Meir LAMBERSKI, Betsalel KARLINSKI, Itshak ROTH

A l’arrivée de rav Dessler à Kelm, cela faisait déjà huit ans que le Sabarav Sim’ha Zissel Braude (Ziv) – avait quitté ce monde, le 8 Av 5658/27 juillet 1898. Mais chez les élèves et au sein du Beth Hatalmoud, on pouvait encore sentir sa marque, son empreinte spirituelle. Ses successeurs à la tête de la yechiva – son frère le rav Leib Braude, son fils, le rav Na’houm Velvel Ziv et son gendre, le rav Zvi Hirsch Braude, se dépensèrent sans compter pour préserver ce qu’avait construit le Alter. Il ne fallait rien changer, absolument rien.
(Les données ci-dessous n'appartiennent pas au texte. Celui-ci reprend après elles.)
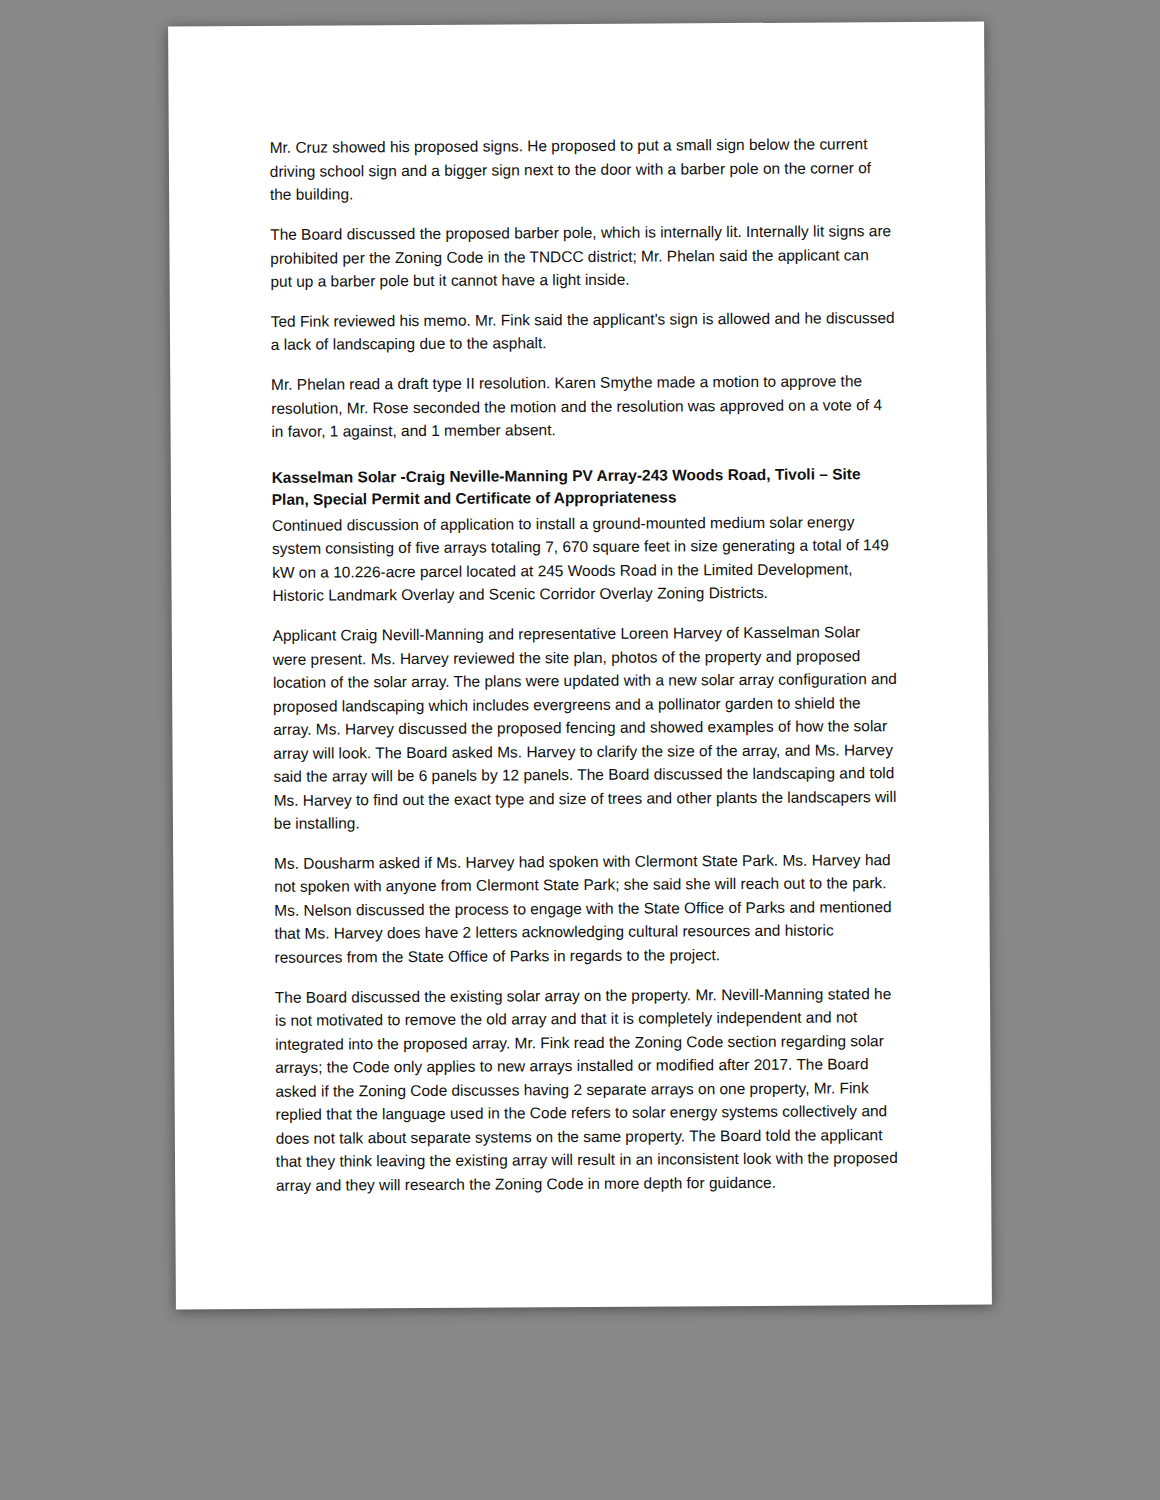Mr. Cruz showed his proposed signs. He proposed to put a small sign below the current driving school sign and a bigger sign next to the door with a barber pole on the corner of the building.
The Board discussed the proposed barber pole, which is internally lit. Internally lit signs are prohibited per the Zoning Code in the TNDCC district; Mr. Phelan said the applicant can put up a barber pole but it cannot have a light inside.
Ted Fink reviewed his memo. Mr. Fink said the applicant's sign is allowed and he discussed a lack of landscaping due to the asphalt.
Mr. Phelan read a draft type II resolution. Karen Smythe made a motion to approve the resolution, Mr. Rose seconded the motion and the resolution was approved on a vote of 4 in favor, 1 against, and 1 member absent.
Kasselman Solar -Craig Neville-Manning PV Array-243 Woods Road, Tivoli – Site Plan, Special Permit and Certificate of Appropriateness
Continued discussion of application to install a ground-mounted medium solar energy system consisting of five arrays totaling 7, 670 square feet in size generating a total of 149 kW on a 10.226-acre parcel located at 245 Woods Road in the Limited Development, Historic Landmark Overlay and Scenic Corridor Overlay Zoning Districts.
Applicant Craig Nevill-Manning and representative Loreen Harvey of Kasselman Solar were present. Ms. Harvey reviewed the site plan, photos of the property and proposed location of the solar array. The plans were updated with a new solar array configuration and proposed landscaping which includes evergreens and a pollinator garden to shield the array. Ms. Harvey discussed the proposed fencing and showed examples of how the solar array will look. The Board asked Ms. Harvey to clarify the size of the array, and Ms. Harvey said the array will be 6 panels by 12 panels. The Board discussed the landscaping and told Ms. Harvey to find out the exact type and size of trees and other plants the landscapers will be installing.
Ms. Dousharm asked if Ms. Harvey had spoken with Clermont State Park. Ms. Harvey had not spoken with anyone from Clermont State Park; she said she will reach out to the park. Ms. Nelson discussed the process to engage with the State Office of Parks and mentioned that Ms. Harvey does have 2 letters acknowledging cultural resources and historic resources from the State Office of Parks in regards to the project.
The Board discussed the existing solar array on the property. Mr. Nevill-Manning stated he is not motivated to remove the old array and that it is completely independent and not integrated into the proposed array. Mr. Fink read the Zoning Code section regarding solar arrays; the Code only applies to new arrays installed or modified after 2017. The Board asked if the Zoning Code discusses having 2 separate arrays on one property, Mr. Fink replied that the language used in the Code refers to solar energy systems collectively and does not talk about separate systems on the same property. The Board told the applicant that they think leaving the existing array will result in an inconsistent look with the proposed array and they will research the Zoning Code in more depth for guidance.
Pour preuve, la petite mansarde qui avait servi de bureau au Saba et dans laquelle il avait relié des ouvrages – ce qui était son métier – resta intacte après son décès, et ce, jusqu’à la destruction de Kelm par les nazis.Le Alter était un révolutionnaire – ce qui ne fut pas le cas de ses successeurs. Eux, s’attachèrent plutôt à préserver l’esprit de la révolution kelmoise, tel que le Saba l’avait instauré. Ce qu’il avait créé, les règles qu’il avait établies, était considéré comme sacro-saint. Pendant un certain temps, rav Reouven Dov Dessler servit de Machguia’h – directeur spirituel – d’une yechiva qui s’était repliée sur Homel durant la Première Guerre mondiale. Il y rapporta les discours qu’avait tenus le Alter, exactement comme il les avait entendus lui-même, imitant même les expressions du visage de son maître et l’intonation de sa voix.

 

Trois grandes personnalités du monde de la Torah d’avant-guerre reçurent le qualificatif de Saba ou Alter – le Saba miKelm, le Saba miSlabodka et le Saba miNovardok. Le premier s’appelait rav Sim’ha Zissel Braude Ziv et était l’un des trois plus importants élèves de rav Israël Salanter [les deux autres étant rav Its’hak Blazer et rav Naftali Amsterdam]. Rav Sim’ha Zissel était le plus âgé et le plus proche du fondateur du moussar. Deux de ses plus éminents disciples, rav Yerou’ham Leibovitz et rav Eliahou Lopian, rapportèrent qu’un jour de Pourim, rav Israël Salanter se trouvant en compagnie de ses élèves, se mit à citer un verset du Cantique des Cantiques (4,7) : « Tu es toute belle mon amie. » Puis désignant le rav Sim’ha Zissel, il poursuivit « … et tu es sans défaut ». Dans les périodes où, pour des raisons d’ordre éducatif, le rav Israël Salanter prenait ses distances avec son élève, il disait à ceux qui se trouvaient à ses côtés : « Gardez-vous bien de vous comparer à mon Sim’ha Zissel ! » De fait, rav Sim’ha Zissel ne se voyait pas assez méritant pour porter le titre de talmid – élève – parce que le talmid incarne dans une certaine mesure la personnalité du maître. En outre, jamais le Saba miKelm ne se hasarda à qualifier rav Israël Salanter de « mon rav et maître ». Il le désignait plutôt par le titre de « der Alter » (le grand-père, le Sage). Depuis lors, ses propres élèves au Beth Hatalmoud prirent eux aussi l’habitude de l’appeler ainsi, et à partir de là ce fut ce qualificatif – der Alter – qui lui fut attribué à jamais…Rav Sim’ha Zissel est né à Kelm en 1824 d’une lignée qui comptait des rabbins depuis treize générations. Parmi ses illustres ancêtres, on compte le Maharal de Prague et le ‘Hakham Tzvi.Sa famille était l’une des plus respectables de Kelm, tant par la grandeur de ses illustres rabbins que par la piété de ses membres. On les connaissait pour leur ferveur dans le service divin et leur zèle dans leurs relations avec autrui.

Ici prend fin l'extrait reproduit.